Concurrency and parallelism are two main concepts in high-level synthesis (HLS) design flow that their understanding is crucial in implementing an algorithm efficiently on FPGAs.

Whereas concurrency is a concept at the level of algorithm, parallelism is a hardware-dependent concept. For example, Let’s consider the two L1 and L2 for-loops in the following snippet code. As there is not any data or control dependency between them, they are concurrent and potentially can be executed in parallel. However, their parallel execution depends on the underlying computational platform.

L1:for (int i=0; i < N; i++)
     c[i]= a[i]+b[i]
L2:for (int j=0; j < M; j++)
     d[j]= e[j]*f[j]

If there is only one ALU to perform the addition and multiplication, then these loops should be executed sequentially one after the other or their iterations can be interleaved and run serially. If there is more ALUs available, then the two loops can be performed in parallel. Therefore, the amount of parallelism extracted from a concurrent code depends on the underlying hardware resources. Note that as loop iterations are independent, the concurrency can also be explored among the iterations of each loop. The interested reader can think about different cases of parallelism in implementing the loop iterations. Fig. 2 illustrates only a few cases.

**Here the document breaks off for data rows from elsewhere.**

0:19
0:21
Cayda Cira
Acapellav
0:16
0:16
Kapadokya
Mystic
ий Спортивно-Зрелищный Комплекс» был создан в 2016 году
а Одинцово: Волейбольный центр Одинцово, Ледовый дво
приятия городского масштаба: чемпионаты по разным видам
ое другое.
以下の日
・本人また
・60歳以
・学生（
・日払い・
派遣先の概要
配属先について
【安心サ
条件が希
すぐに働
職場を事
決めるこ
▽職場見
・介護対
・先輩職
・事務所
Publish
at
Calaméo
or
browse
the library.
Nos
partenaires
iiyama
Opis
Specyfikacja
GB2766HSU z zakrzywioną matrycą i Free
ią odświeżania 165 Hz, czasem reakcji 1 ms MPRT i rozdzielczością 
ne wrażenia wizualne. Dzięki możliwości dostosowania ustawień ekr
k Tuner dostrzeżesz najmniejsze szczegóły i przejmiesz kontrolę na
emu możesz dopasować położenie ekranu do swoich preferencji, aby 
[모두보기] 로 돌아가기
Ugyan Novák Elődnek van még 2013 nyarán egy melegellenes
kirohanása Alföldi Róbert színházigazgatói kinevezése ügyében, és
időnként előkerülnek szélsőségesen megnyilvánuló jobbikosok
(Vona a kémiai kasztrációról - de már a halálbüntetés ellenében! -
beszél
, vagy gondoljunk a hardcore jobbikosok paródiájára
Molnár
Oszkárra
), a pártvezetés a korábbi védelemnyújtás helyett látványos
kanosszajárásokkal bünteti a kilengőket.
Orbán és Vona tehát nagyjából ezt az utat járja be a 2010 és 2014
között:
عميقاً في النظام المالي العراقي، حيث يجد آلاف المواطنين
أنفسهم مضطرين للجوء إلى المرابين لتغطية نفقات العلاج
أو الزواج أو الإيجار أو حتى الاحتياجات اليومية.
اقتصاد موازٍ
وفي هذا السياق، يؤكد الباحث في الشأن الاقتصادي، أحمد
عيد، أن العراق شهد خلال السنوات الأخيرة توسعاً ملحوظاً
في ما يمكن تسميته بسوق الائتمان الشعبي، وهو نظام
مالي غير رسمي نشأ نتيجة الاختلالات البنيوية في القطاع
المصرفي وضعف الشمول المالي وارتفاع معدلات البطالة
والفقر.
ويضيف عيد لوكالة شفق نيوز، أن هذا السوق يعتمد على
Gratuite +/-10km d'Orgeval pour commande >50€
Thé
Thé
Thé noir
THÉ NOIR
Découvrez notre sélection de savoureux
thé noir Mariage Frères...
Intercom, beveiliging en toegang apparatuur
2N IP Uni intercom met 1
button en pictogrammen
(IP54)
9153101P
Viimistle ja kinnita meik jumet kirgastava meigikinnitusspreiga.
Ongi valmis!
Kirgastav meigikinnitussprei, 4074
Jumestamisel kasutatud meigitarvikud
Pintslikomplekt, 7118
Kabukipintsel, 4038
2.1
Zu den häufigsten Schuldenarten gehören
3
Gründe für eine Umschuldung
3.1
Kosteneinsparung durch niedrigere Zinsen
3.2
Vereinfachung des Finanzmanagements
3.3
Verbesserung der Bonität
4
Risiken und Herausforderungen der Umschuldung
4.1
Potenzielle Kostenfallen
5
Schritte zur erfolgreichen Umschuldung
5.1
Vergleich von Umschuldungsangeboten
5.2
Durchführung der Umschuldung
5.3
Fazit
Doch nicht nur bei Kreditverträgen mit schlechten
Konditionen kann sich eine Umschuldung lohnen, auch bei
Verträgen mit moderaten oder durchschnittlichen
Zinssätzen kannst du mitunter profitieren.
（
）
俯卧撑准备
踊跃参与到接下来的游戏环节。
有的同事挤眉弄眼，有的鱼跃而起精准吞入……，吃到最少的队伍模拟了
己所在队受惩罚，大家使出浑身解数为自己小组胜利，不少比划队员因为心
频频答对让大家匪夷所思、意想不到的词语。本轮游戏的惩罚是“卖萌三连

Fig. 2 Concurrency vs Parallelism

The main goal of an ideal HLS tool is transforming the concurrency in an algorithm into parallelism in the underlying hardware, automatically, without any help from designers. If there were an infinite amount of hardware resources without any overhead (or cost), then transforming the concurrency to parallelism would be a trivial task. But, because of limited computational and memory resources on the target FPGAs and their associated costs, the HLS tool should solve difficult optimisation problems, which several of them are NP-hard.

As shown in Fig. 3, constraints describe the hardware resources limitations, and the HLS tools use them as a model of the hardware (along with the cost model). Since HLS tools are not ideal, designers usually should help the compilers to do their tasks efficiently. This help is generally added to the code in two forms: Firstly, the code should follow a coding style suitable for the hardware. Secondly, designers should add compiler directives (e.g., pragmas) to the algorithm code to tell the compiler more information about the appropriate underlying hardware parallelism of the final hardware microarchitecture.

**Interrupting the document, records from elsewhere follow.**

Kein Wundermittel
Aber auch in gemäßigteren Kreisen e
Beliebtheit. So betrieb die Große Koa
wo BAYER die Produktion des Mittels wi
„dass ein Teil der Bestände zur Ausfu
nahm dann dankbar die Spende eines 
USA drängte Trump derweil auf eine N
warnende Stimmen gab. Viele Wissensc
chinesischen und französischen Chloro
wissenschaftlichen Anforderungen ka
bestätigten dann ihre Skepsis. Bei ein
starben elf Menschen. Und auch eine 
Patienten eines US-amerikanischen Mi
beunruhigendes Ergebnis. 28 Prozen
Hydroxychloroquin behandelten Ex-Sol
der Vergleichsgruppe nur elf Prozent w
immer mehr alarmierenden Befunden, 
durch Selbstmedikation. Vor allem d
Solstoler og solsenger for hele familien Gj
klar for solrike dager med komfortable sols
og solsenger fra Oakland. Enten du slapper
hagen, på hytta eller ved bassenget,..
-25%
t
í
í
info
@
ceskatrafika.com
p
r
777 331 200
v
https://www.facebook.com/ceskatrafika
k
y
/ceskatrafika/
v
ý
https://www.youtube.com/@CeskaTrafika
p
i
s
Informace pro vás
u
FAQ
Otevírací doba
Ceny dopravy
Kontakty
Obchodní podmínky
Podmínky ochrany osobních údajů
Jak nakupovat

Fig. 3 Concurrency-Parallelism transformation

Note that, it is better to understand the concurrency in an algorithm and techniques to model that. Having these models in mind, designers can systematically choose an efficient coding style and proper compiler directives.

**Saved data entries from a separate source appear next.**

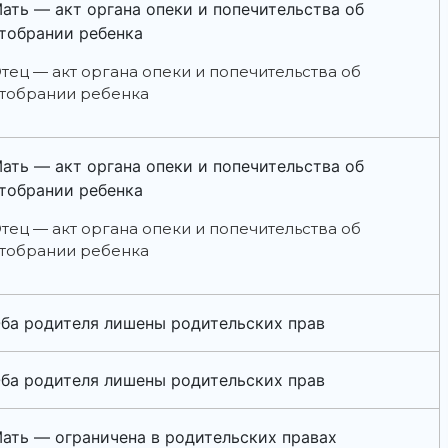
ать — акт органа опеки и попечительства об
тобрании ребенка
тец — акт органа опеки и попечительства об
тобрании ребенка
ать — акт органа опеки и попечительства об
тобрании ребенка
тец — акт органа опеки и попечительства об
тобрании ребенка
ба родителя лишены родительских прав
ба родителя лишены родительских прав
ать — ограничена в родительских правах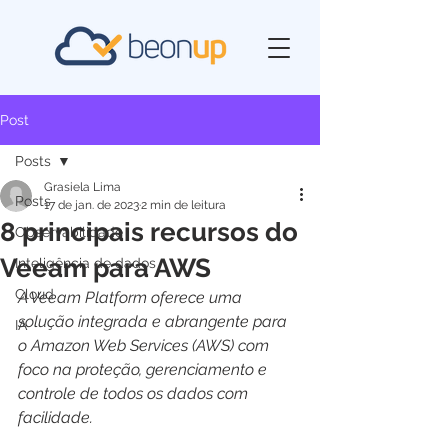
Post
Posts
Grasiela Lima
Posts
17 de jan. de 2023
2 min de leitura
8 principais recursos do
Observabilidade
Veeam para AWS
Inteligência de dados
Cloud
A Veeam Platform oferece uma 
solução integrada e abrangente para 
IA
o Amazon Web Services (AWS) com 
foco na proteção, gerenciamento e 
controle de todos os dados com 
facilidade.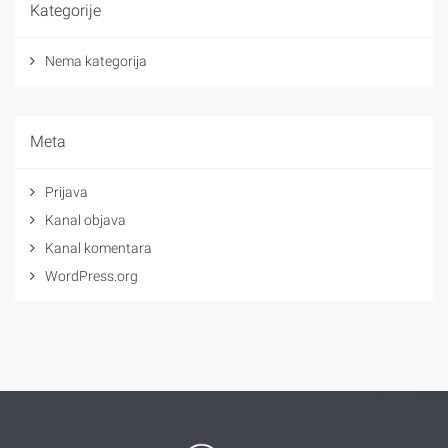
Kategorije
Nema kategorija
Meta
Prijava
Kanal objava
Kanal komentara
WordPress.org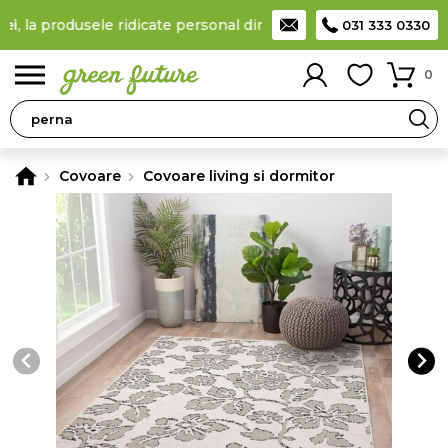
la produsele ridicate personal din locker
Taxă de livrare 11,99 
031 333 0330
0
Covoare
Covoare living si dormitor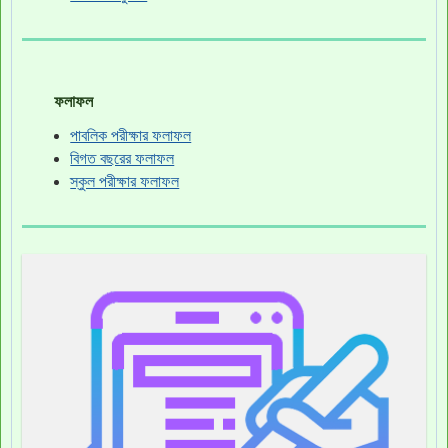
ফলাফল
পাবলিক পরীক্ষার ফলাফল
বিগত বছরের ফলাফল
স্কুল পরীক্ষার ফলাফল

Concurrency is all about the variable dependency among statements, instructions, or blocks in an algorithm that determines they can perform together. This dependency comes in two different forms: data dependency and control dependency.

Data dependency: If two statements access the data in the same variable (whether for reading or writing), then there is a data dependency between them. This dependency can have different forms. The simplest one is when one statement writes to a variable, and another read that variable. For example, consider the following instructions in an algorithm code. The first instruction writes into the x variable. And the second one reads the result. This dependency is called flow (or true) dependency and prevents the two statements from performing at the same time. Therefore, they are generally not concurrent.

…
 s1: x = b + c;
 s2: y = a + e;
…

The data dependency can be modelled by a graph illustrated in Fig. 5, which shows the execution flow of statements. As can be seen, statement s2 must be run after s1.

Fig 5. Data dependency graph

Control dependency: If the execution of two statements is controlled by a third statement such as a conditional if, then two statements may not perform concurrently. The following code is a simple example.

…
 s1: if (a < 2) {
 s2:   x = y + z;
 s3: } else {
 s4:   t = p + t
 s5: }
 s6: z=x+t ;
…

Although the s2 and s3 statements are independent, they cannot be concurrent as always only one of them should be executed. In this case, the s1 instruction controls this selection.